The hot poop from the Pop world
The digital revolution continues at a pace and in an effort to ensure that we're all revolting in a similar direction, or at least in a reasonably coordinated manner, towards the end of last year the APRS (Association of Professional Recording Engineers) and Music Week (Music Week) launched the second of their annual digital seminars. This year it was held in the BAFTA (British Association of Film and Television Awards) viewing theatre wherein many famous movie personalities have on occasion viewed. Why, the very seat in which I sat had been personally endowed by Mel Brooks; I guess that's different from being endowed with Mel Brooks.

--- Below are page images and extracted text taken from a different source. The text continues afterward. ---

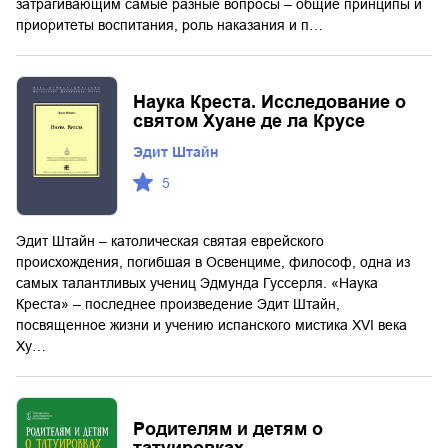
затрагивающим самые разные вопросы – общие принципы и
приоритеты воспитания, роль наказания и п…
Наука Креста. Исследование о
святом Хуане де ла Крусе
Эдит Штайн
5
Эдит Штайн – католическая святая еврейского
происхождения, погибшая в Освенциме, философ, одна из
самых талантливых учениц Эдмунда Гуссерля. «Наука
Креста» – последнее произведение Эдит Штайн,
посвященное жизни и учению испанского мистика XVI века
Ху…
Родителям и детям о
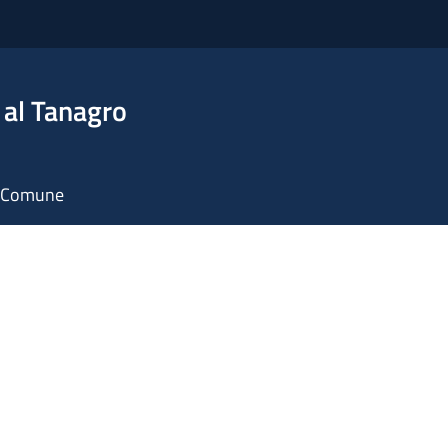
 al Tanagro
il Comune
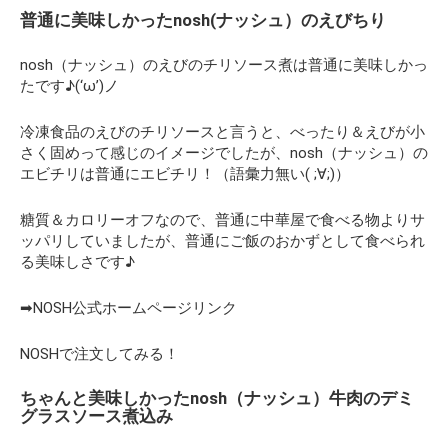
普通に美味しかったnosh(ナッシュ）のえびちり
nosh（ナッシュ）のえびのチリソース煮は普通に美味しかっ
たです♪(‘ω’)ノ
冷凍食品のえびのチリソースと言うと、べったり＆えびが小
さく固めって感じのイメージでしたが、nosh（ナッシュ）の
エビチリは普通にエビチリ！（語彙力無い( ;∀;)）
糖質＆カロリーオフなので、普通に中華屋で食べる物よりサ
ッパリしていましたが、普通にご飯のおかずとして食べられ
る美味しさです♪
➡NOSH公式ホームページリンク
NOSHで注文してみる！
ちゃんと美味しかったnosh（ナッシュ）牛肉のデミ
グラスソース煮込み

This year was greatly concerned with the compact disc (CD) as the new consumer format. There was actually little of any new news to be had that would be of any interest to the average punter, the main message being the need for greater control over each step of the production process to ensure that the extra potential of this format could be fully realised.

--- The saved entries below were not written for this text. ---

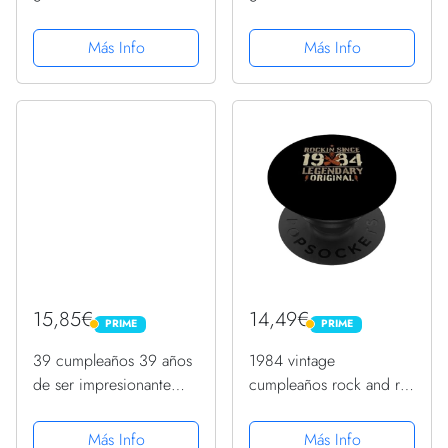
guitarra diciembre de
guitarra noviembre 1984
1984 PopSockets
PopSockets PopGrip
Más Info
Más Info
PopGrip Intercambiable
Intercambiable
15,85€
14,49€
PRIME
PRIME
PRIME
PRIME
39 cumpleaños 39 años
1984 vintage
de ser impresionante
cumpleaños rock and roll
nacido diciembre 1984
heavy metal regalo
PopSockets PopGrip
PopSockets PopGrip
Más Info
Más Info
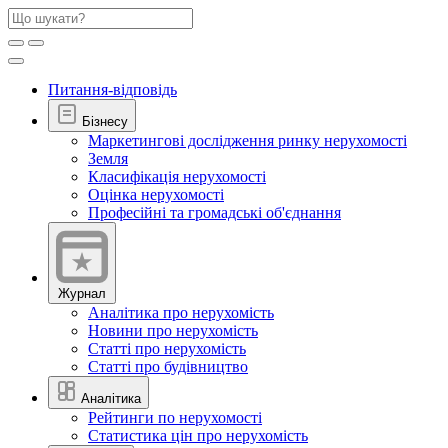
Питання-відповідь
Бізнесу
Маркетингові дослідження ринку нерухомості
Земля
Класифікація нерухомості
Оцінка нерухомості
Професійні та громадські об'єднання
Журнал
Аналітика про нерухомість
Новини про нерухомість
Статті про нерухомість
Статті про будівництво
Аналітика
Рейтинги по нерухомості
Статистика цін про нерухомість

Just as with other new industries, such as domestic video, one of the great problems is the lack of standardisation between different digital recording systems. Reference was made to DASH (Digital Audio Stationary Head), a recent standard for stationary head digital machines drawn up mainly by Studer and Sony in an attempt to avoid future confusion. Whilst several major companies have agreed to conform there are others, such as Mitsubishi, who are adamant about waging the format war. Most unfortunate.
Two exciting new possibilities mentioned - firstly the Compusonics system for storing music in a compacted digital form directly onto standard 5-1/4" floppy discs. Thus an album could be 'cut' in the same way that a computer dumps its data onto a floppy. Secondly, a new form of CD called DRAW — Digital Read After Write. The first models will allow you only one shot at recording whatever you like onto your CD, but the second generation of machines, called Eraseable DRAW, will allow repeated recordings to be made, just as with a normal cassette. The possibilities for pirating with such a system are frightening.